(Saved entries)
+-------+

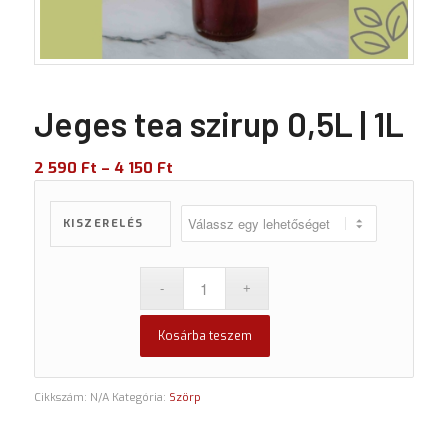
Jeges tea szirup 0,5L | 1L
2 590
Ft
–
4 150
Ft
KISZERELÉS
Kosárba teszem
Cikkszám:
N/A
Kategória:
Szörp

+-------+

_Exercise objective_
Pull every line of text from the saved entries above, copying each one word for word. Leave the pictures out.

_Task answer_
Jeges tea szirup 0,5L | 1L
2 590
Ft
–
4 150
Ft
KISZERELÉS
Kosárba teszem
Cikkszám:
N/A
Kategória:
Szörp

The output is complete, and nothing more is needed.